Question: A \[500W\] heater is designed to operate from a \[200V\] line. By what percentage will its heat outp...

Question

A $500W$ heater is designed to operate from a $200V$ line. By what percentage will its heat output drop its line voltage drop to $160V$ ? Find the heat produced in $10minutes$ .

Answer 1

Solution

In order to this question, first we will rewrite the given facts of both cases and then find the power generated in both cases separately.
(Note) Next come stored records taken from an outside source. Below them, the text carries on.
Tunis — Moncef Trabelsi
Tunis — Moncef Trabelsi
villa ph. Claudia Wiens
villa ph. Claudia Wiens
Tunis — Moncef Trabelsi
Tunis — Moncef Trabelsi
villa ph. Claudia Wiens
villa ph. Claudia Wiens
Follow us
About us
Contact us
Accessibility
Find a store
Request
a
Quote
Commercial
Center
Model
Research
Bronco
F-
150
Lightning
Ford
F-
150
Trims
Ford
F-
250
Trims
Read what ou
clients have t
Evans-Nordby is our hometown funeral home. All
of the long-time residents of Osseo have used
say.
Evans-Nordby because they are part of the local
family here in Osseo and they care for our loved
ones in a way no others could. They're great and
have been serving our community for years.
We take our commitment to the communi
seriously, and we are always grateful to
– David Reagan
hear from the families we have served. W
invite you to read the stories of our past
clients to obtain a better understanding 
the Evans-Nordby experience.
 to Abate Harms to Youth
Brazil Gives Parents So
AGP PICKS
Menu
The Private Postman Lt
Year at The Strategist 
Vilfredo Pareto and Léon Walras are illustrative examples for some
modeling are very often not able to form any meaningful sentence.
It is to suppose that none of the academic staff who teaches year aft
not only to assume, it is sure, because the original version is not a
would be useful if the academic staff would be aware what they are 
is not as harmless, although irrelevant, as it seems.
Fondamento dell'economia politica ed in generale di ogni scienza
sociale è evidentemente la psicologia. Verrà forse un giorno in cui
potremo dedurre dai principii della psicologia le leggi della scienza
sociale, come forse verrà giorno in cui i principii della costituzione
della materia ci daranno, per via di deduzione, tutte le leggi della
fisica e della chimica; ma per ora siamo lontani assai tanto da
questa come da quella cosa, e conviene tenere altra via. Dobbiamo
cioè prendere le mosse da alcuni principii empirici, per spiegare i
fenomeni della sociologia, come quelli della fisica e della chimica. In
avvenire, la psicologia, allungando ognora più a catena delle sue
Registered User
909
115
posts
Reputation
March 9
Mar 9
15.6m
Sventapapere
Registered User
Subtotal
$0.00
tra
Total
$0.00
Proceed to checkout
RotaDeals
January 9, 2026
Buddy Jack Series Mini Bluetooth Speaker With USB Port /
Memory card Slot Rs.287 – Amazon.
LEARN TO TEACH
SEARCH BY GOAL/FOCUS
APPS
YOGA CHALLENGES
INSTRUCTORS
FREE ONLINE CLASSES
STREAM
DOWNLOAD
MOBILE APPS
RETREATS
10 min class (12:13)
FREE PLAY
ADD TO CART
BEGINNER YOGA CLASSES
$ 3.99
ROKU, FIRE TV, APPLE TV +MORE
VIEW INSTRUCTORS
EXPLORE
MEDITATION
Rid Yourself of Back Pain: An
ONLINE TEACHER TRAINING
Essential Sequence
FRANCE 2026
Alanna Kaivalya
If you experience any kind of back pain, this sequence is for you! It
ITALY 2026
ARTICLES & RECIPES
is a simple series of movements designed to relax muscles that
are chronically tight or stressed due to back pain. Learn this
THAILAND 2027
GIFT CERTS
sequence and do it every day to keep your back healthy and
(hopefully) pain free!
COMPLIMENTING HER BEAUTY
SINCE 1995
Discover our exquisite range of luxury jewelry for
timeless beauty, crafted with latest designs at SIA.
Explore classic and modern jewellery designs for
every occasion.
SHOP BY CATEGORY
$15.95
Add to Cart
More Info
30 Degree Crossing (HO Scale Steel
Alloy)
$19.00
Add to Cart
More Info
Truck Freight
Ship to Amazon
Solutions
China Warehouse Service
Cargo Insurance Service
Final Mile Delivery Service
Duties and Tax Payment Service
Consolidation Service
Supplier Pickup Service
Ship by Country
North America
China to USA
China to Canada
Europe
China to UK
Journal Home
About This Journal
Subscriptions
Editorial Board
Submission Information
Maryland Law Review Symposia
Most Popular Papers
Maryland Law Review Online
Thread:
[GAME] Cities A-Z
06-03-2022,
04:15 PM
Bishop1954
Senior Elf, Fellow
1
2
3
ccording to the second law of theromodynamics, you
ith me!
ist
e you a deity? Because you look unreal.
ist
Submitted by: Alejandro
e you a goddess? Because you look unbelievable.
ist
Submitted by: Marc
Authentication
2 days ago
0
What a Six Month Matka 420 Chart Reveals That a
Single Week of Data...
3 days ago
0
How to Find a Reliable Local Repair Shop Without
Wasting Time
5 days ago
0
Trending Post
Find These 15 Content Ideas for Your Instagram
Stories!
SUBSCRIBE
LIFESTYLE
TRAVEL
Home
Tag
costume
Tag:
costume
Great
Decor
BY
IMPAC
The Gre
And then we will find the exact value of powers in both cases. And finally we can find the heat produced in $10\min$ .

Complete step-by-step solution:
As we can see, the question is given in 2 phases. So, we will first rewrite the facts of 1st case-
In 1st case-
Power of heater is, ${P_1} = 500W$
And, the heater operates from voltage, ${V_1} = 220v$
So, we will apply the formula of Power in terms of Resistance:
$\because {P_1} = \dfrac{{{V_1}^2}}{R} = \dfrac{{{{(220)}^2}}}{R}$ …………(i)
Similarly, in 2nd case-
The voltage is, ${V_2} = 160v$
And, the power is, ${P_2} = ?$
So, again we will apply the formula of Power in terms of Resistance:
$\because {P_2} = \dfrac{{{V_2}^2}}{R} = \dfrac{{{{(160)}^2}}}{R}$ ……….(ii)
As we can see, Resistance can’t be changed.
Now, we will divide Eq(i) by eq(ii), we get-
$\therefore \dfrac{{{P_1}}}{{{P_2}}} = {(\dfrac{{200}}{{160}})^2} = {(\dfrac{5}{4})^2} = \dfrac{{25}}{{16}}$
$\Rightarrow {P_2} = \dfrac{{16}}{{25}} \times {P_1}$ ……..(iii)
So, we can see that the heat is also dropping.
Now, we will find the change in power percentage:
$\therefore \Delta \% P = \dfrac{{{P_1} - {P_2}}}{{{P_1}}} \times 100 \\\ \,\,\,\,\,\,\,\,\,\,\,\,\,\,\,\,\, = \dfrac{{{P_1} - \dfrac{{16}}{{25}}{P_1}}}{{{P_1}}} \times 100 \\\ \,\,\,\,\,\,\,\,\,\,\,\,\,\,\,\,\, = \dfrac{{25 - 16}}{{25}} \times 100 = 36\% \\\$
As, ${P_1}$ is given i.e.. $500W$ .
So, in equation(iii):-
$\therefore {P_2} = \dfrac{{16}}{{25}} \times {P_1} \\\ \,\,\,\,\,\,\,\,\,\, = \dfrac{{16}}{{25}} \times 500 = 320W \\\$
Therefore, the power generated by the heater in the 2nd case when it is dropping the voltage is $320W$ .
Now, we can find the heat produced it in $10\min$ :
$\therefore H = (10 \times 60s) \times 320 \\\ \,\,\,\,\,\,\,\,\, = 192 KJ \\\$
Hence, the heat produced by a heater in $10\min$ is $192KJ$ .

Note: Heat is a type of energy that can be used to generate work. Units of work are used to measure the amount of energy. It's measured in joules, pounds, kilowatt-hours, or calories. Heat is a kind of energy that can be turned into other forms. Heat is transformed to mechanical energy in motorised vehicles, for example.